To do ::
Repeat each of the rows below line for line, changing nothing.

Record set ::
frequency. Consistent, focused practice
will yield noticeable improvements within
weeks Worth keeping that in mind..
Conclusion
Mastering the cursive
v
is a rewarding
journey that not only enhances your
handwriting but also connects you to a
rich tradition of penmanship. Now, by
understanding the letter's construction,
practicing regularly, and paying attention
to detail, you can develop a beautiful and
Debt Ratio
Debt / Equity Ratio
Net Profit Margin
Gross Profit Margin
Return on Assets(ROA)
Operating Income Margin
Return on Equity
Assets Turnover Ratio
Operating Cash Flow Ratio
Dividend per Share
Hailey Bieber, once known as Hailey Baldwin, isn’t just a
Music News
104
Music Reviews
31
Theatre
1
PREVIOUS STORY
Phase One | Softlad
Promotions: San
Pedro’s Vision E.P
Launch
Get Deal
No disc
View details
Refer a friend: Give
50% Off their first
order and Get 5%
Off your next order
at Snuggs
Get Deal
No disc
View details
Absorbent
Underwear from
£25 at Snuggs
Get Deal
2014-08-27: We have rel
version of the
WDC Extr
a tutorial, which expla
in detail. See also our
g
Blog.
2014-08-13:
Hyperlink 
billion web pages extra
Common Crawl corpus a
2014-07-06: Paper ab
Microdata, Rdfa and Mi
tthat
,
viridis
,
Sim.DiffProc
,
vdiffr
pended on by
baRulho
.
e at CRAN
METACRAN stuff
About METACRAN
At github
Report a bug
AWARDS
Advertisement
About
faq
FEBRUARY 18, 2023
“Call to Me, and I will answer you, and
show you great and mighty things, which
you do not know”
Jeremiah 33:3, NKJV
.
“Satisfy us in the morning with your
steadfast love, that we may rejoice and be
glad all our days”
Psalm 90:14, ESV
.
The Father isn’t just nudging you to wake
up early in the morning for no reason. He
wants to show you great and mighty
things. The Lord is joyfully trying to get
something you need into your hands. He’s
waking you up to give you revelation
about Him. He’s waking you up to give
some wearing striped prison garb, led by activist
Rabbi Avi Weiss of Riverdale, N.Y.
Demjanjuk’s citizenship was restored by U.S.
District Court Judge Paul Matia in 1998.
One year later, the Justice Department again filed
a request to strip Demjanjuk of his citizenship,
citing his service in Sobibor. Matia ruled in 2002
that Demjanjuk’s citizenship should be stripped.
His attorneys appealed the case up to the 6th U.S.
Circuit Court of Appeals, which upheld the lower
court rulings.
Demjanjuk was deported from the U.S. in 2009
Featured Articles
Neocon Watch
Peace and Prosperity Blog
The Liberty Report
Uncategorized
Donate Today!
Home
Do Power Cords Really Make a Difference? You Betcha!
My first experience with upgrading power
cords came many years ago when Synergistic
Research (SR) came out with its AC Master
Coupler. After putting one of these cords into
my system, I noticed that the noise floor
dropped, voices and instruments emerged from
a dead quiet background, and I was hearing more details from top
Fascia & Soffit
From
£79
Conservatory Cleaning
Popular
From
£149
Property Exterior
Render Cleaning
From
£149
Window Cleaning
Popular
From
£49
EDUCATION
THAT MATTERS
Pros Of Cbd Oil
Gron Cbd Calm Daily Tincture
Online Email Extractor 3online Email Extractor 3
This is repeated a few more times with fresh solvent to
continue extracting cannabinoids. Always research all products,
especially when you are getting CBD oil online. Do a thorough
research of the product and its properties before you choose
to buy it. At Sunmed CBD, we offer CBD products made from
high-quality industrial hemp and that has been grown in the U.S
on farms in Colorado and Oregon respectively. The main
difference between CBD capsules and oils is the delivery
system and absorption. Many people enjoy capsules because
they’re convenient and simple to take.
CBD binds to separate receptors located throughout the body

Written response ::
frequency. Consistent, focused practice
will yield noticeable improvements within
weeks Worth keeping that in mind..
Conclusion
Mastering the cursive
v
is a rewarding
journey that not only enhances your
handwriting but also connects you to a
rich tradition of penmanship. Now, by
understanding the letter's construction,
practicing regularly, and paying attention
to detail, you can develop a beautiful and
Debt Ratio
Debt / Equity Ratio
Net Profit Margin
Gross Profit Margin
Return on Assets(ROA)
Operating Income Margin
Return on Equity
Assets Turnover Ratio
Operating Cash Flow Ratio
Dividend per Share
Hailey Bieber, once known as Hailey Baldwin, isn’t just a
Music News
104
Music Reviews
31
Theatre
1
PREVIOUS STORY
Phase One | Softlad
Promotions: San
Pedro’s Vision E.P
Launch
Get Deal
No disc
View details
Refer a friend: Give
50% Off their first
order and Get 5%
Off your next order
at Snuggs
Get Deal
No disc
View details
Absorbent
Underwear from
£25 at Snuggs
Get Deal
2014-08-27: We have rel
version of the
WDC Extr
a tutorial, which expla
in detail. See also our
g
Blog.
2014-08-13:
Hyperlink 
billion web pages extra
Common Crawl corpus a
2014-07-06: Paper ab
Microdata, Rdfa and Mi
tthat
,
viridis
,
Sim.DiffProc
,
vdiffr
pended on by
baRulho
.
e at CRAN
METACRAN stuff
About METACRAN
At github
Report a bug
AWARDS
Advertisement
About
faq
FEBRUARY 18, 2023
“Call to Me, and I will answer you, and
show you great and mighty things, which
you do not know”
Jeremiah 33:3, NKJV
.
“Satisfy us in the morning with your
steadfast love, that we may rejoice and be
glad all our days”
Psalm 90:14, ESV
.
The Father isn’t just nudging you to wake
up early in the morning for no reason. He
wants to show you great and mighty
things. The Lord is joyfully trying to get
something you need into your hands. He’s
waking you up to give you revelation
about Him. He’s waking you up to give
some wearing striped prison garb, led by activist
Rabbi Avi Weiss of Riverdale, N.Y.
Demjanjuk’s citizenship was restored by U.S.
District Court Judge Paul Matia in 1998.
One year later, the Justice Department again filed
a request to strip Demjanjuk of his citizenship,
citing his service in Sobibor. Matia ruled in 2002
that Demjanjuk’s citizenship should be stripped.
His attorneys appealed the case up to the 6th U.S.
Circuit Court of Appeals, which upheld the lower
court rulings.
Demjanjuk was deported from the U.S. in 2009
Featured Articles
Neocon Watch
Peace and Prosperity Blog
The Liberty Report
Uncategorized
Donate Today!
Home
Do Power Cords Really Make a Difference? You Betcha!
My first experience with upgrading power
cords came many years ago when Synergistic
Research (SR) came out with its AC Master
Coupler. After putting one of these cords into
my system, I noticed that the noise floor
dropped, voices and instruments emerged from
a dead quiet background, and I was hearing more details from top
Fascia & Soffit
From
£79
Conservatory Cleaning
Popular
From
£149
Property Exterior
Render Cleaning
From
£149
Window Cleaning
Popular
From
£49
EDUCATION
THAT MATTERS
Pros Of Cbd Oil
Gron Cbd Calm Daily Tincture
Online Email Extractor 3online Email Extractor 3
This is repeated a few more times with fresh solvent to
continue extracting cannabinoids. Always research all products,
especially when you are getting CBD oil online. Do a thorough
research of the product and its properties before you choose
to buy it. At Sunmed CBD, we offer CBD products made from
high-quality industrial hemp and that has been grown in the U.S
on farms in Colorado and Oregon respectively. The main
difference between CBD capsules and oils is the delivery
system and absorption. Many people enjoy capsules because
they’re convenient and simple to take.
CBD binds to separate receptors located throughout the body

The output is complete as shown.